Description of the task: Within the listing below, the lines to output run from the one containing "Next: the photo [178,373,212,407]." through the one containing "Next: the stereo system [469,495,588,547]."; copy them exactly and nothing else.

Data for this task:
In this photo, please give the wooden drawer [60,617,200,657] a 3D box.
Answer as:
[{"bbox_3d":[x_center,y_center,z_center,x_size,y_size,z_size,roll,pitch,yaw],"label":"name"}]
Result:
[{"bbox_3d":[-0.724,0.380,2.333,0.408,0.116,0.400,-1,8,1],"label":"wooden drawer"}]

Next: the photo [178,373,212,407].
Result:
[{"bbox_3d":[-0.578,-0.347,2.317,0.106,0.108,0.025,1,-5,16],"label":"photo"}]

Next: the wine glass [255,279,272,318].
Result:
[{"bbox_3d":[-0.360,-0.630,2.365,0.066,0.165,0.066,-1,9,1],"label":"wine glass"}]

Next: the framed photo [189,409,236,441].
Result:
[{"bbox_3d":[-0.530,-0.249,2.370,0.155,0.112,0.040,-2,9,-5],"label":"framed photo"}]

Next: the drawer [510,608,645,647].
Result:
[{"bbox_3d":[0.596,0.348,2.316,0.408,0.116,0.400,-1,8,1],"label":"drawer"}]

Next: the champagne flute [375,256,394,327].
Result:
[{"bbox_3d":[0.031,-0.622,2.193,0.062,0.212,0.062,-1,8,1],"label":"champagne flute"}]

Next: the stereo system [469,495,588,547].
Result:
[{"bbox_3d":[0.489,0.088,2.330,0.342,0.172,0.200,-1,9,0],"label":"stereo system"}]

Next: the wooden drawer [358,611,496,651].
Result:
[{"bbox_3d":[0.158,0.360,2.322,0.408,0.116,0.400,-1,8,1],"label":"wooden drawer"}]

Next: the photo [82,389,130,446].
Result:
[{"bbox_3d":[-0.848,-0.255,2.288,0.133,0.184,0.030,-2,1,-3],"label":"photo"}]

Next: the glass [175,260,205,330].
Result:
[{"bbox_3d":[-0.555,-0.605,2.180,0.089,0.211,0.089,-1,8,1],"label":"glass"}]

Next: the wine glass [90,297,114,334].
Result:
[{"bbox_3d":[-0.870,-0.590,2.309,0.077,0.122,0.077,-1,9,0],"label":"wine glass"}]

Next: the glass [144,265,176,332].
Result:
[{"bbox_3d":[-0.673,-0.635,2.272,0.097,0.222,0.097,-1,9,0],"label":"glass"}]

...

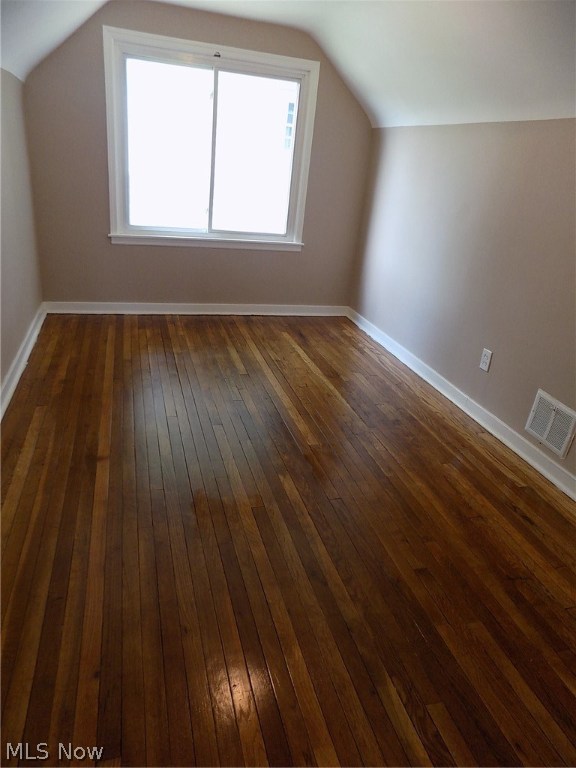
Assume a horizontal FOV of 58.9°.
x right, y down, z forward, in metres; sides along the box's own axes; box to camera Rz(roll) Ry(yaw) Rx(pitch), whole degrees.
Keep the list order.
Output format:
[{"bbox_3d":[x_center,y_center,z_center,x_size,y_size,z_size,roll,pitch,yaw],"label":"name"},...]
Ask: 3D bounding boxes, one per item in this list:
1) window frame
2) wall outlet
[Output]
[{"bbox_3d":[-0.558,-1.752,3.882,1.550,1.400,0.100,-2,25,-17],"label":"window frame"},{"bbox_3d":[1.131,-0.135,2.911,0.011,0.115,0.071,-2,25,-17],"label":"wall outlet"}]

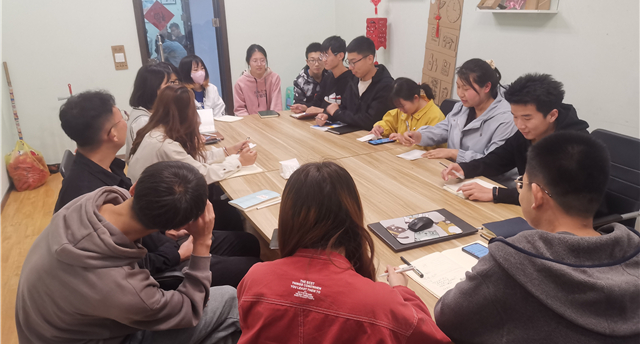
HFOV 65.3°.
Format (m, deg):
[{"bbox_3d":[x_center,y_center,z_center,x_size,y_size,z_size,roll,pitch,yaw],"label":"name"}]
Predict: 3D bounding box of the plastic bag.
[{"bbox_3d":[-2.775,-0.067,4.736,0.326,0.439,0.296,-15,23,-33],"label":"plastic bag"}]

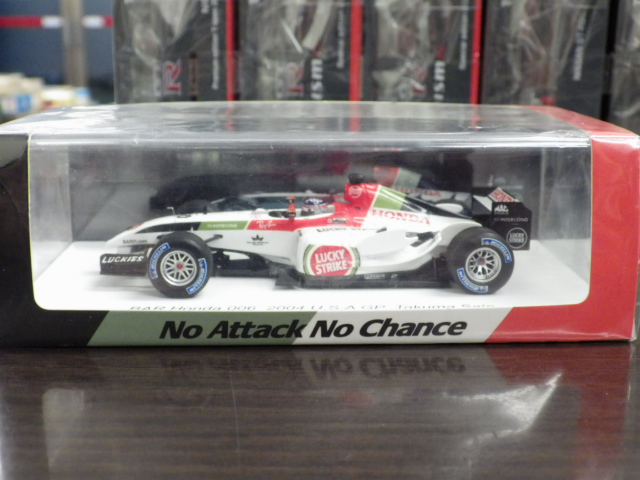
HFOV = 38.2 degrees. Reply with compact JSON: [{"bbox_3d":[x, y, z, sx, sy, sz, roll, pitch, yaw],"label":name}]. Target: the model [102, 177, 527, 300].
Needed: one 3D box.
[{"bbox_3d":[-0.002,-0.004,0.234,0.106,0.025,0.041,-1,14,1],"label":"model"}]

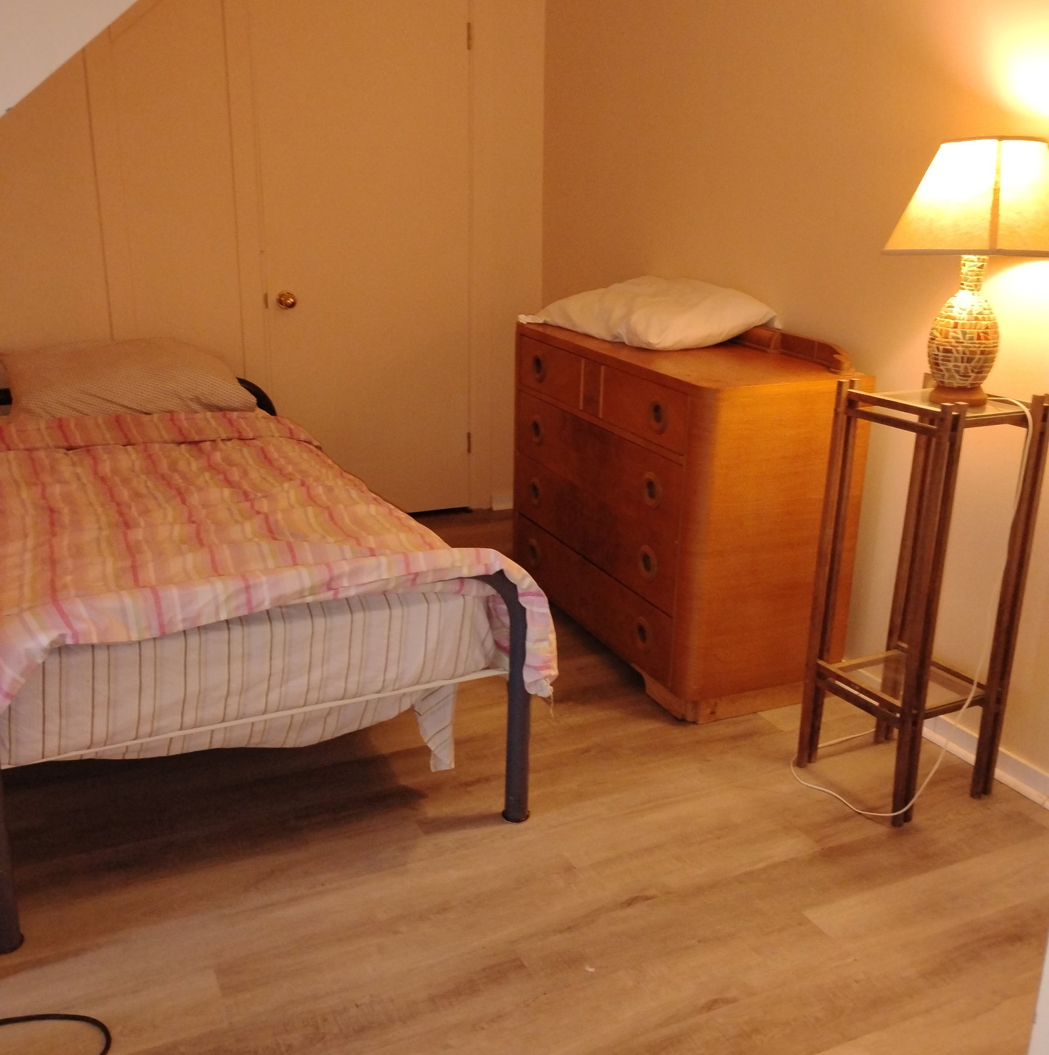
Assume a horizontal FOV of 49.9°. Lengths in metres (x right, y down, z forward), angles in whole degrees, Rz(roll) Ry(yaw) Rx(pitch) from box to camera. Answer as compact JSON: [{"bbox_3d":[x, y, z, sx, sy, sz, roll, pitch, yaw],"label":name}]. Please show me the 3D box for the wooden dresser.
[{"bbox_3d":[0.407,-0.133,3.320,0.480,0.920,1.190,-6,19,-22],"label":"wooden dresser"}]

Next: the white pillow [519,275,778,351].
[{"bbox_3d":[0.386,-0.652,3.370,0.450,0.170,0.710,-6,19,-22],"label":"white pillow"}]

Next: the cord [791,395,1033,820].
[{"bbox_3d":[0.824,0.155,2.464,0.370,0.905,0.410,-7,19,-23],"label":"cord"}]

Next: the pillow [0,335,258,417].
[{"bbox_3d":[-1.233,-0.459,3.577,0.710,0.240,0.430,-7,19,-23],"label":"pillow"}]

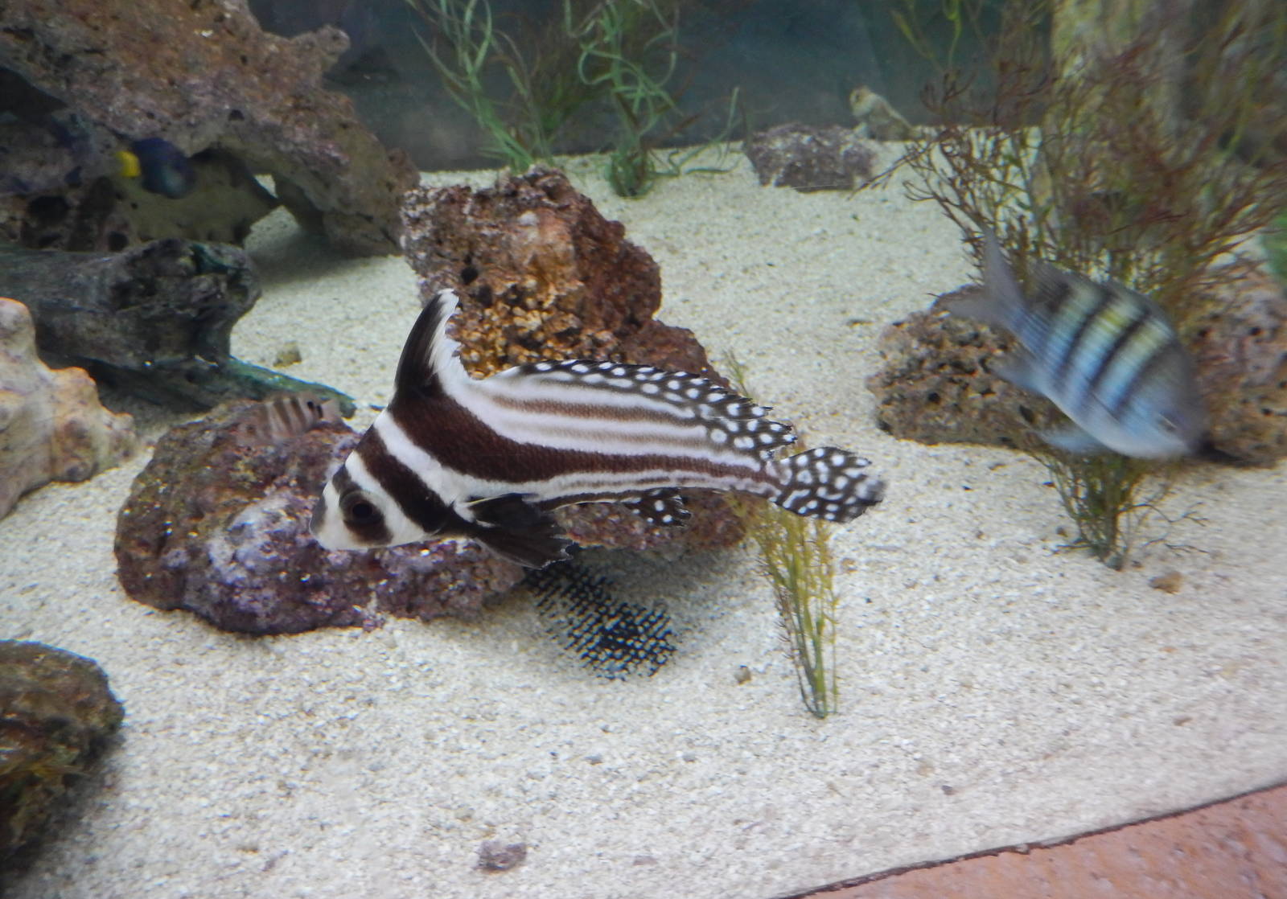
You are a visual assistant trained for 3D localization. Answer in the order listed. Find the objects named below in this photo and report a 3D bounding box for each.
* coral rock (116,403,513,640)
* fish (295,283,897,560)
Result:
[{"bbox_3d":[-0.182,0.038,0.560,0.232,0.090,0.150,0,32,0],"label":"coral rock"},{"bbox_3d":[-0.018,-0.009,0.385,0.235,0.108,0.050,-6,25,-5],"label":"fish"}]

Task response:
Next: the photo [178,373,212,407].
Result:
[{"bbox_3d":[-0.578,-0.347,2.317,0.106,0.108,0.025,1,-5,16],"label":"photo"}]

Next: the wine glass [255,279,272,318].
Result:
[{"bbox_3d":[-0.360,-0.630,2.365,0.066,0.165,0.066,-1,9,1],"label":"wine glass"}]

Next: the framed photo [189,409,236,441].
Result:
[{"bbox_3d":[-0.530,-0.249,2.370,0.155,0.112,0.040,-2,9,-5],"label":"framed photo"}]

Next: the drawer [510,608,645,647].
Result:
[{"bbox_3d":[0.596,0.348,2.316,0.408,0.116,0.400,-1,8,1],"label":"drawer"}]

Next: the champagne flute [375,256,394,327].
Result:
[{"bbox_3d":[0.031,-0.622,2.193,0.062,0.212,0.062,-1,8,1],"label":"champagne flute"}]

Next: the stereo system [469,495,588,547].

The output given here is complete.